• Texto para revisão:
──────────────────────────────
Jornal Poiésis
Saudade

Flávia Joss*
A saudade é o perfume
Que o amor deixa
Na gente
(Lucão)
Acordei ao som da chuva, levantei e abri a janela, um cheiro de terra molhada inundou meu quarto. Fechei os olhos e mergulhei no rio de lembranças.
Hoje é dia 22 de setembro, aniversário da minha cidade e aniversário do meu avô. Durante muitos anos o 22 de setembro era previsível. Pela manhã íamos assistir ao desfile cívico da cidade, eu, minha mãe e minha irmã. Achávamos divertido, a banda era a atração mais esperada. Os políticos locais aproveitavam para fazer campanha, apertavam nossas mãos e sorriam cinicamente. A circunstância acrescentada ao verbo só é nítida agora, nos tempos de menina a inocência era um presente. Depois, almoçávamos com meu avô. Eram tardes agradáveis, a casa cheia de tios e primos, vovô fazia pastel. Os netos ficavam em volta vigiando, pois ele era peralta e assim que nos distraíamos, fazia um pastel grandão recheado com papel para ver quem seria o neto mais guloso. Alguém sempre caía na pegadinha e nós gargalhávamos.
──────────────────────────────
• Material de entrada:
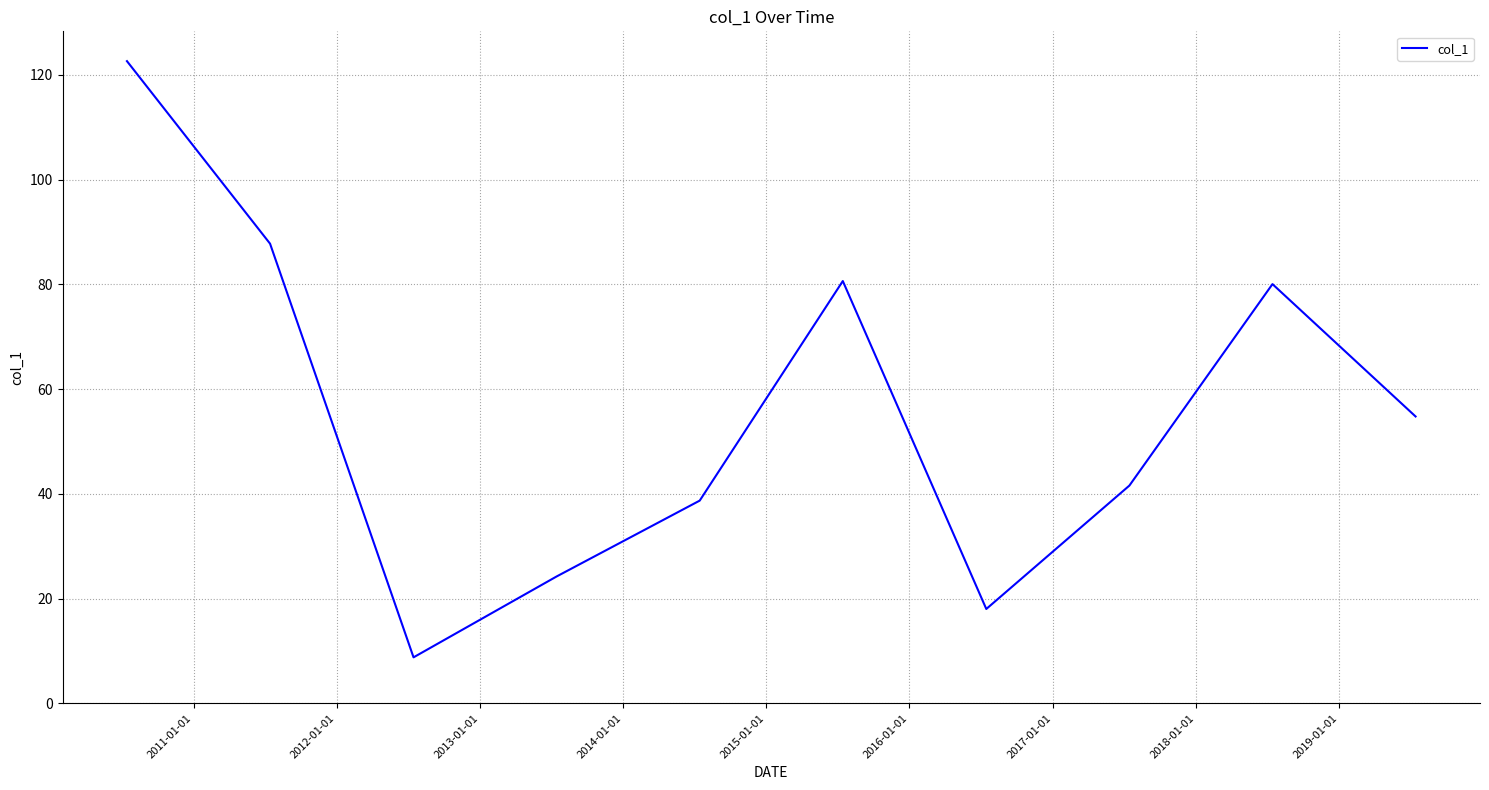

What is the smallest value displayed?

8.8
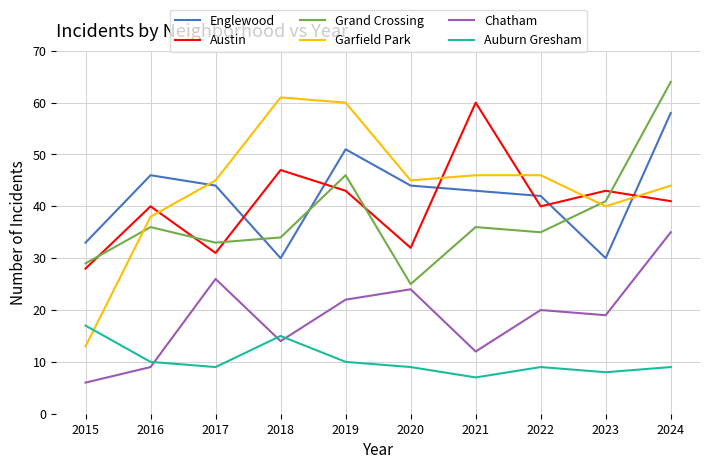

Where is Garfield Park nearest to the value 37?

2016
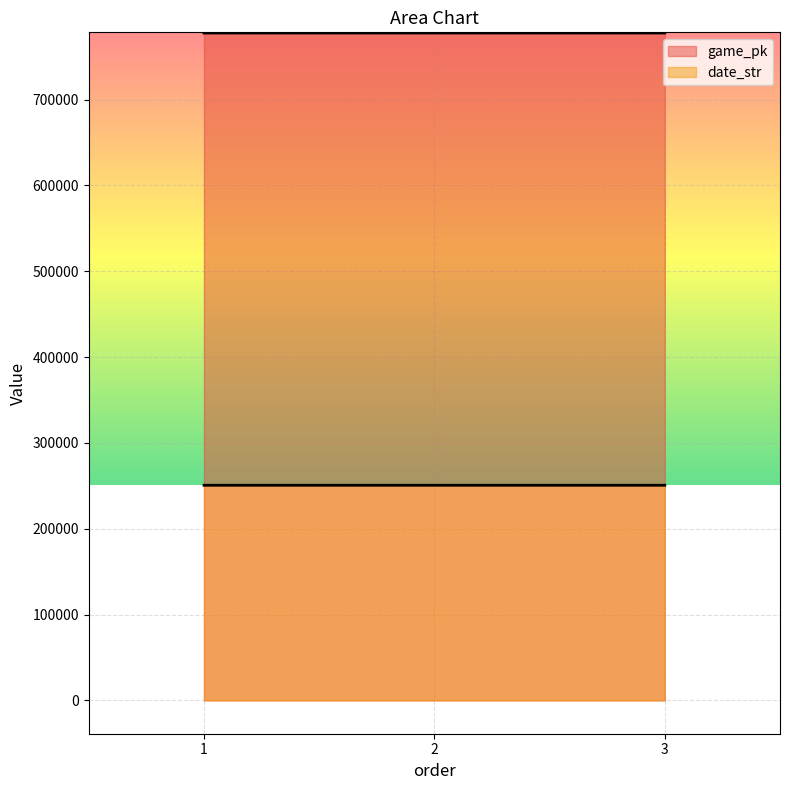

List the series in order of their overall mean, lowest first.

date_str, game_pk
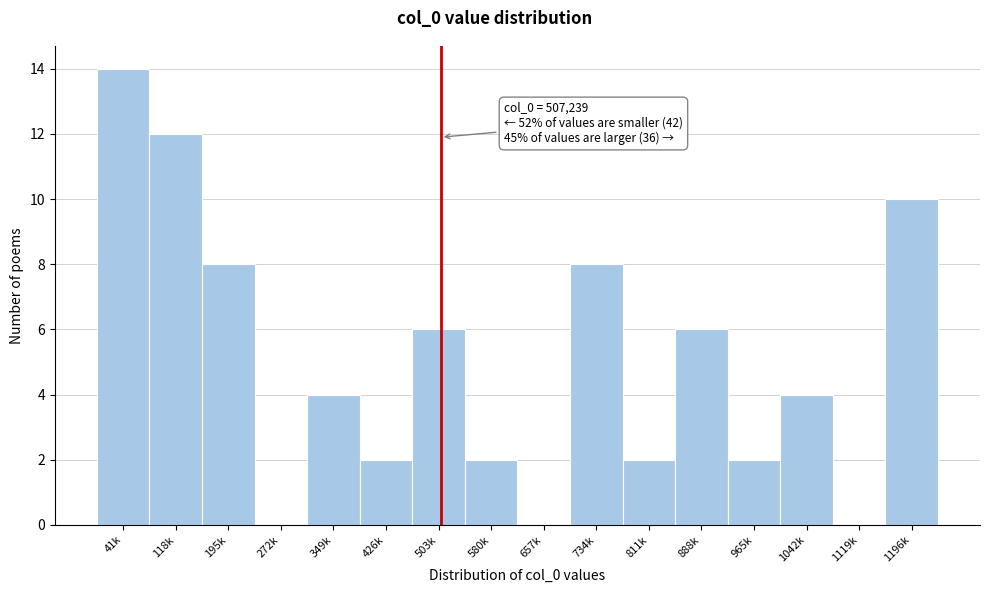

Reading left to right, extract all data points from this chart.

41k=14	118k=12	195k=8	272k=0	349k=4	426k=2	503k=6	580k=2	657k=0	734k=8	811k=2	888k=6	965k=2	1042k=4	1119k=0	1196k=10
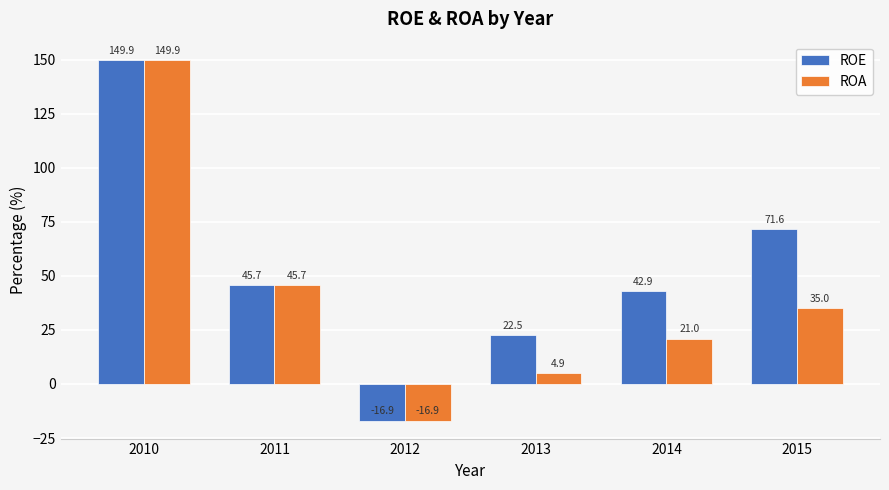

What is the minimum value shown in the chart?

-16.9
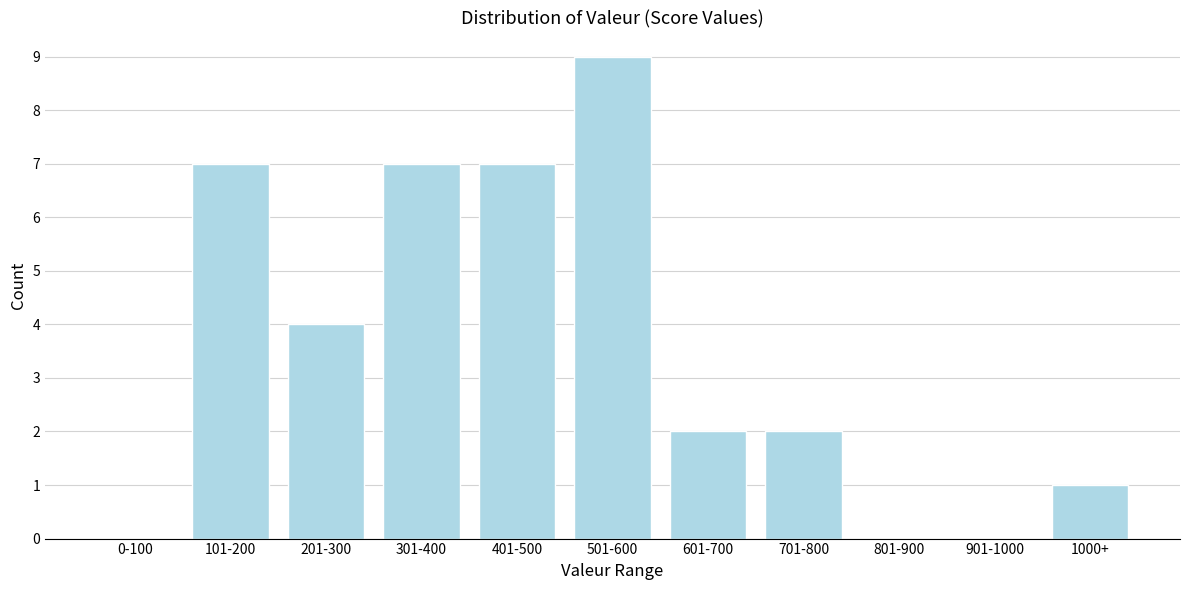

Reading left to right, what are all the values shown in this chart?

0-100=0	101-200=7	201-300=4	301-400=7	401-500=7	501-600=9	601-700=2	701-800=2	801-900=0	901-1000=0	1000+=1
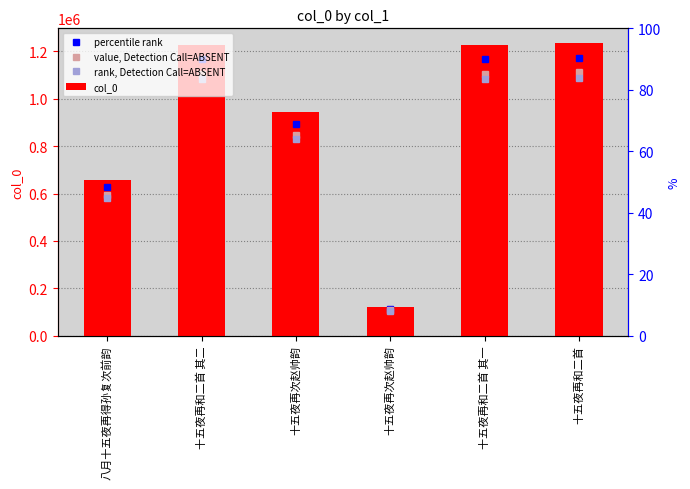

True or false: the data shows 1235420 at 十五夜再和二首.

True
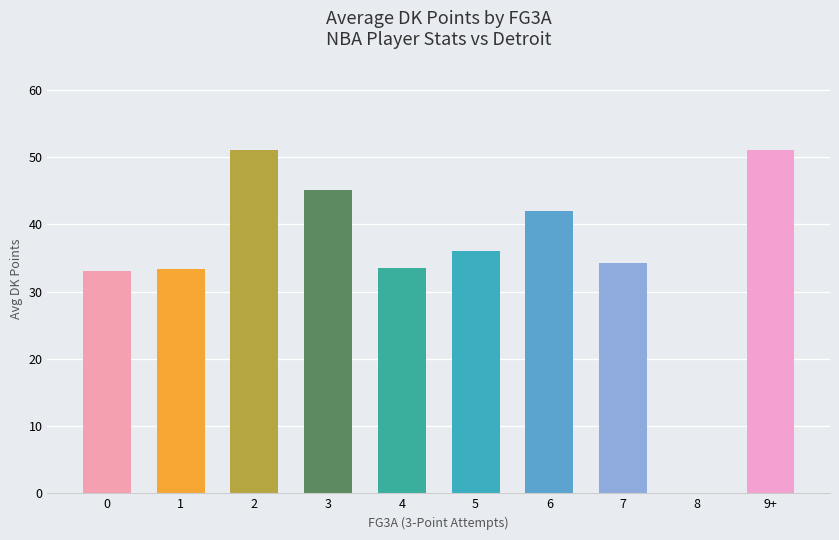

Count the number of categories in the chart.

10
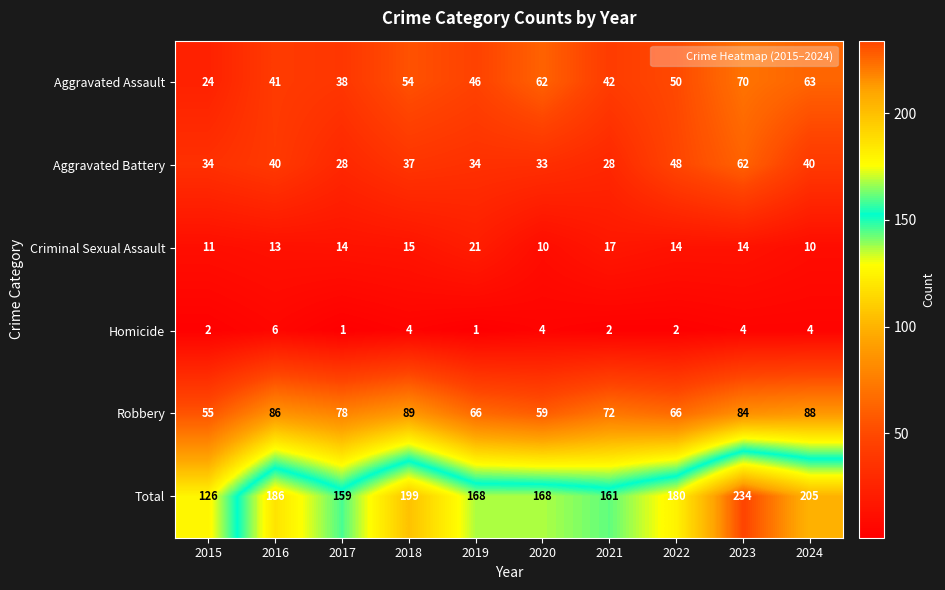

Read the Criminal Sexual Assault value at 2016.

13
──────────────────────────────
• Pedido de trabalho 1: Copie sem mudar nada as linhas do material de entrada, da que contém "True or false: the" até a última, incluindo as duas. Deixe as imagens de fora.
• Pedido de trabalho 2: Escreva a parte seguinte do texto sobre a saudade do avô, a partir do ponto em que ele para.

• Resultado 1:
True or false: the data shows 1235420 at 十五夜再和二首.

True

Count the number of categories in the chart.

10

Read the Criminal Sexual Assault value at 2016.

13

• Resultado 2:
Há mais de vinte anos não temos a presença do seu Arlindo Bento... Porém, a figura dele é completamente inesquecível. As conversas sobre política, as invenções do nosso “Professor Pardal”, as comidas que fazia e os “fatos pitorescos”, expressão que usava sem economia. Uma vez ele chegou em casa com uma almofada que, ao ser apertada, liberava um som de pum. Pegou a almofada e colocou abaixo do assento do sofá e ficou aguardando quem sentaria primeiro. Como ríamos dessas brincadeiras...
Eu amava quando ele me chamava ao seu quarto e ali me mostrava seus poemas, suas peças de teatro. Ele me apresentou a poesia. Uma vez leu poema que eu achei tão triste... tinha um refrão que dizia “Pobre Arlindo!”. Mais tarde descobri que era adaptação de A catedral, do poeta Alphonsus de Guimaraens. Ele gostava dos poetas parnasianos, eu não sou muito fã. Se ele estivesse vivo, certamente discordaria do meu gosto poético. Gosto mais dos modernistas e dos contemporâneos. E ele me diria sobre os últimos “Esses poemas são uma esculhambação!”, outra frase que abundava em seu vocabulário.
A saudade me vestiu nesta manhã... Meus filhos não o conheceram, todavia o revivemos através de suas histórias e brincadeiras. Assim, eles podem imaginar o bisavô e compor suas memórias.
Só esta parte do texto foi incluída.